A trap I've been falling into too much of late playing SnGs is getting lulled into the false sense of security that SnGs largely play themselves, especially the turbos. I play pretty conservatively early and, more often than not, am still around when there's 4-6 players, not having been blessed with great cards, with a stack of 1,000-2,000, and blinds of 100/200 and up rolling around. At that point, correct strategy indicates pretty automatic play, as far as when you should push your stack in, based on your position, your cards, and the relative position and stack size of other players.

But that doesn't mean that reads aren't important, which is the part that I often ignore, paying only cursory attention to the action up to that point, often 6 or 8 tabling SnGs. I've tried to pay more attention the last few days, cutting back to just 2-3 SnGs at a time, and forcing myself to take notes, look up players at Sharkscope, etc. Last night was a pretty good example, with the following hand occuring:

$120 SnG at Full Tilt, 4 players left, blinds of 100/200

Me: 3,000
Lawn Gnome: 800
Happy Elephant: 10,000
Angry Frog: 1,200

Lawn gnome is UTG and shoves his 800 chips in. Angry Frog folds and Happy Elephant, from the SB, shoves his 9,000 chips in. I'm in the BB with JJ. What's the correct play?

If you have no knowledge of the action up to this point and come to the table cold, I think it's a pretty easy call. On the surface it looks like the SB is just trying to get it heads up with a hand < QQ, KK, or AA (as he'd likely want my action with a truly premium hand and wouldn't massively overbet like that) and the odds are that you're ahead and are in a great spot to pick up chips. The only way you call and get bounced in fourth is if Lawn Gnome wins the main pot and Happy Elephant wins the side pot, as you're guaranteed third if Happy Elephant scoops both pots since you start with more chips than Lawn Gnome.

I folded.
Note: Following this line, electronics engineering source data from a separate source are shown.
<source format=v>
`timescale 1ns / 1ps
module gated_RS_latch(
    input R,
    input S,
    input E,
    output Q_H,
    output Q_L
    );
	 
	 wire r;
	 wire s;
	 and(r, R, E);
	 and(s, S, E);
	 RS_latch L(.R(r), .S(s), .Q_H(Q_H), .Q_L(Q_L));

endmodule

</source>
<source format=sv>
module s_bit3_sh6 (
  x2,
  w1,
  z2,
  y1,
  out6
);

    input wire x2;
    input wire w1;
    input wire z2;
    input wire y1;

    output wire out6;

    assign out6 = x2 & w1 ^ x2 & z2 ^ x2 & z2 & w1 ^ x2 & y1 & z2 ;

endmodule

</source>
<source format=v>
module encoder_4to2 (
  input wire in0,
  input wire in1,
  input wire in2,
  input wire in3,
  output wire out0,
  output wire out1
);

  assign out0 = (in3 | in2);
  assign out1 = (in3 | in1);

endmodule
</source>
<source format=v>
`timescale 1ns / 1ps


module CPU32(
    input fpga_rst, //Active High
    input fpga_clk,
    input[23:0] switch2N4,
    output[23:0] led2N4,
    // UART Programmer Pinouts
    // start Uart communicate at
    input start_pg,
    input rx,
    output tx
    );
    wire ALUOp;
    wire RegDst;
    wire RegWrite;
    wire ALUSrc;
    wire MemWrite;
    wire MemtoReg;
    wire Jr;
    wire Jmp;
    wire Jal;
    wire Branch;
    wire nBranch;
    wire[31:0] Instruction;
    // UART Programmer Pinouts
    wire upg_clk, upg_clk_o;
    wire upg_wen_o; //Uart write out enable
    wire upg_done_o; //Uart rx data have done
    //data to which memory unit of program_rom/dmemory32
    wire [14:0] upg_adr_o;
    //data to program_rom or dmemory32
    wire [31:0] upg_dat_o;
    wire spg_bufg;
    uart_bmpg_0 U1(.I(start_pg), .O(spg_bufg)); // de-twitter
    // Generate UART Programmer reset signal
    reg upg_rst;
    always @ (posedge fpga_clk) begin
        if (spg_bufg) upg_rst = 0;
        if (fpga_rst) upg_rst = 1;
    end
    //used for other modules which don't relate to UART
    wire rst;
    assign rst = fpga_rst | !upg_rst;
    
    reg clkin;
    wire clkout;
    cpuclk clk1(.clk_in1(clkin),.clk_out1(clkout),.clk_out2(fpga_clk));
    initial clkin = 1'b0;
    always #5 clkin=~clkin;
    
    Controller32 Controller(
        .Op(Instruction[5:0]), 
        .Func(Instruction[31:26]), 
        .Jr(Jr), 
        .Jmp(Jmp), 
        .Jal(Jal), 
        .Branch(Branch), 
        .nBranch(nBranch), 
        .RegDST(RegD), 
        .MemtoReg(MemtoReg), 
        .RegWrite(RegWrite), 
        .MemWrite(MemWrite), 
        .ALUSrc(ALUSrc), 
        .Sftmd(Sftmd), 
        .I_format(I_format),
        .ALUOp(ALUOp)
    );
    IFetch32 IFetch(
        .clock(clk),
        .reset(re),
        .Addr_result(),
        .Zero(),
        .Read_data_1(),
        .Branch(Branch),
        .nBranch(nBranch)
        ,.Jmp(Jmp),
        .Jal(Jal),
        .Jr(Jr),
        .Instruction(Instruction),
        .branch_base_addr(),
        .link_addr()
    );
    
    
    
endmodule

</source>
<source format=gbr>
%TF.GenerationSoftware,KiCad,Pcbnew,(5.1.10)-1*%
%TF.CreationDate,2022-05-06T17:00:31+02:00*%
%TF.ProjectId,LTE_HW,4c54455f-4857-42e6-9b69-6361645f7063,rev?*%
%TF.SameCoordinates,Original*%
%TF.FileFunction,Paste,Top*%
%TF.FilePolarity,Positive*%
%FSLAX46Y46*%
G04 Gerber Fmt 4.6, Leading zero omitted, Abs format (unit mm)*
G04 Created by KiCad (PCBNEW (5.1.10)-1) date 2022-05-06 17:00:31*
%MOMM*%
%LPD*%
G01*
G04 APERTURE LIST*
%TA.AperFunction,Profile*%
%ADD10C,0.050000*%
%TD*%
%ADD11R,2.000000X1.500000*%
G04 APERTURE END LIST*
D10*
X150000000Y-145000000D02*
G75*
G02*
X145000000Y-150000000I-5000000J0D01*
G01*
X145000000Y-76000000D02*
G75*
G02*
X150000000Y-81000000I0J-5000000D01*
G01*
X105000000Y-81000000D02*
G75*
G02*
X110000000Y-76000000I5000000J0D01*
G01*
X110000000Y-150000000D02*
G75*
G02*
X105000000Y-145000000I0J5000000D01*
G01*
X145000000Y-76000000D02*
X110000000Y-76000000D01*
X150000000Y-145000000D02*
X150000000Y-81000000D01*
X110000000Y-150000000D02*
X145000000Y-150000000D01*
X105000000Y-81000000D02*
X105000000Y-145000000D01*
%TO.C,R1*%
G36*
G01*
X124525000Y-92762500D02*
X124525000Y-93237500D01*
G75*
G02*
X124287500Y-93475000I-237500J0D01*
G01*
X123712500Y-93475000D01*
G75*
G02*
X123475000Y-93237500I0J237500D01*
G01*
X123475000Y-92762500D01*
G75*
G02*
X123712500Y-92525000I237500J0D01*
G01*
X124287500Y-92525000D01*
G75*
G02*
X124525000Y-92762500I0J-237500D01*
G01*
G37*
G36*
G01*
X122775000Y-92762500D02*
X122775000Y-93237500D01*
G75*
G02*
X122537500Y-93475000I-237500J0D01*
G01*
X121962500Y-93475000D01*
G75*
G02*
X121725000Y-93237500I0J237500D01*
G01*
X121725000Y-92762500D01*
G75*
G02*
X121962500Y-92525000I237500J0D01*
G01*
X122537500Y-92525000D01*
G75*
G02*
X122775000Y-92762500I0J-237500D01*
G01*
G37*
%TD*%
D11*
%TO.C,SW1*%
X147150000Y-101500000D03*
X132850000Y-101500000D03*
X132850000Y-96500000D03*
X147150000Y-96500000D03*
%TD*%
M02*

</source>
Partly because I'd actually been paying attention for once and had watched Happy Elephant build that stack from two huge multi-way pots where he had KK and AA, respectively. Other than those hands, he'd hardly played at all. So I actually might be behind, or racing with AK.

More importantly, though, is that I've got a workable stack and there's another relative shorty (Angry Frog) at the table aside from Lawn Gnome. Granted, Happy Elephant could be shoving with a hand like 22-1010 (in which case folding my jacks is a minor disaster), but even so it's just a minor disaster to fold to him, as odds are he's a favorite to knock out Lawn Gnome, who is short enough that he could be pushing many marginal hands there. If I fold I still have a workable stack, am likely to be guaranteed third, and can aggressively go after the two remaining players. I can recover from a minor disaster but not from a major disaster.
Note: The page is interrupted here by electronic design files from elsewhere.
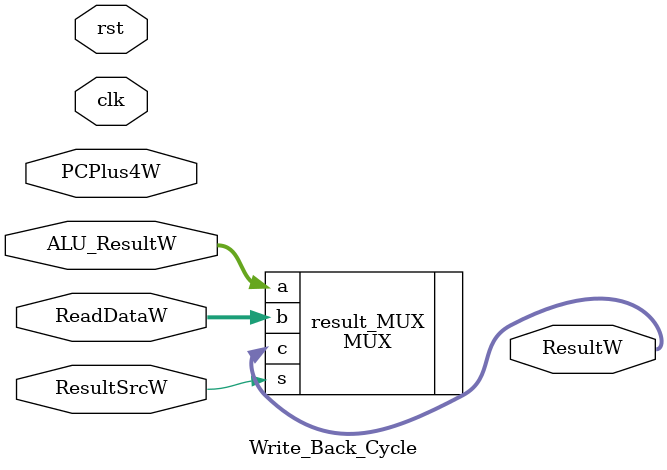
<source format=v>
module Write_Back_Cycle(clk, rst, ResultSrcW, PCPlus4W, ALU_ResultW, ReadDataW, ResultW);

input clk, rst, ResultSrcW;
input [31:0] PCPlus4W, ALU_ResultW, ReadDataW;

output [31:0] ResultW;

MUX result_MUX(
    .a(ALU_ResultW),
    .b(ReadDataW),
    .c(ResultW),
    .s(ResultSrcW)
);

endmodule
</source>
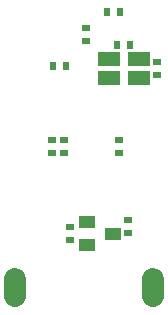
<source format=gbp>
From b7320a6b586e8cf12ea126e7ed4320e6d9f53e99 Mon Sep 17 00:00:00 2001
From: opiopan <opiopan@gmail.com>
Date: Mon, 1 Apr 2019 21:26:26 +0900
Subject: add examples

---
 examples/inputs/rcstick-f-small.GBP | 58 +++++++++++++++++++++++++++++++++++++
 1 file changed, 58 insertions(+)
 create mode 100644 examples/inputs/rcstick-f-small.GBP

(limited to 'examples/inputs/rcstick-f-small.GBP')

diff --git a/examples/inputs/rcstick-f-small.GBP b/examples/inputs/rcstick-f-small.GBP
new file mode 100644
index 0000000..67b4732
--- /dev/null
+++ b/examples/inputs/rcstick-f-small.GBP
@@ -0,0 +1,58 @@
+G04 EAGLE Gerber RS-274X export*
+G75*
+%MOMM*%
+%FSLAX34Y34*%
+%LPD*%
+%INSolder paste bottom*%
+%IPPOS*%
+%AMOC8*
+5,1,8,0,0,1.08239X$1,22.5*%
+G01*
+%ADD10R,0.700000X0.600000*%
+%ADD11R,0.600000X0.700000*%
+%ADD12C,1.900000*%
+%ADD13R,1.400000X1.000000*%
+%ADD14R,1.900000X1.200000*%
+
+
+D10*
+X114300Y73240D03*
+X114300Y84240D03*
+D11*
+X61380Y214630D03*
+X50380Y214630D03*
+D10*
+X78740Y235800D03*
+X78740Y246800D03*
+D11*
+X96100Y260350D03*
+X107100Y260350D03*
+D10*
+X64770Y77890D03*
+X64770Y66890D03*
+X106680Y151550D03*
+X106680Y140550D03*
+X59690Y151550D03*
+X59690Y140550D03*
+X49530Y151550D03*
+X49530Y140550D03*
+X138430Y206590D03*
+X138430Y217590D03*
+D11*
+X104990Y232410D03*
+X115990Y232410D03*
+D12*
+X18500Y34350D02*
+X18500Y19350D01*
+X135500Y19350D02*
+X135500Y34350D01*
+D13*
+X101170Y72390D03*
+X79170Y81890D03*
+X79170Y62890D03*
+D14*
+X123090Y204090D03*
+X97890Y204090D03*
+X97890Y220090D03*
+X123090Y220090D03*
+M02*
-- 
cgit 


</source>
Happy Elephant ended up winning the hand with 1010 (boo, me), but I knocked the other shorty out later and ended up taking it down when it got heads up. I won't claim that the moral of the story is to fold JJ in that spot, as you can make a very good argument that folding is bad due to the chance of a double-up that would increase your likelihood of finishing 1st. It does touch upon the issue, though, that following a push bot strategy that solely looks at whether a shove is +EV or -EV may not always be correct.

Which is a very long-winded and patently obvious way of stating what was said more simply before: top SnG players finish 1st more because they're very good poker players and balance all of the above considerations, often on the fly, on many simultaneous tables.

All of which loops back to the fact that I'm trying of late to simply force myself to slow down a bit, and not necessarily fall into "This is an obvious shove, whee, there go all of my chips into the center of the table." In most cases, yeah, it is an obvious move, and whee, there go the chips, but taking the time to slow down (and backing off from firing up 182,192 tables at one time) spills over into concentrating more in general, which can never be a bad thing.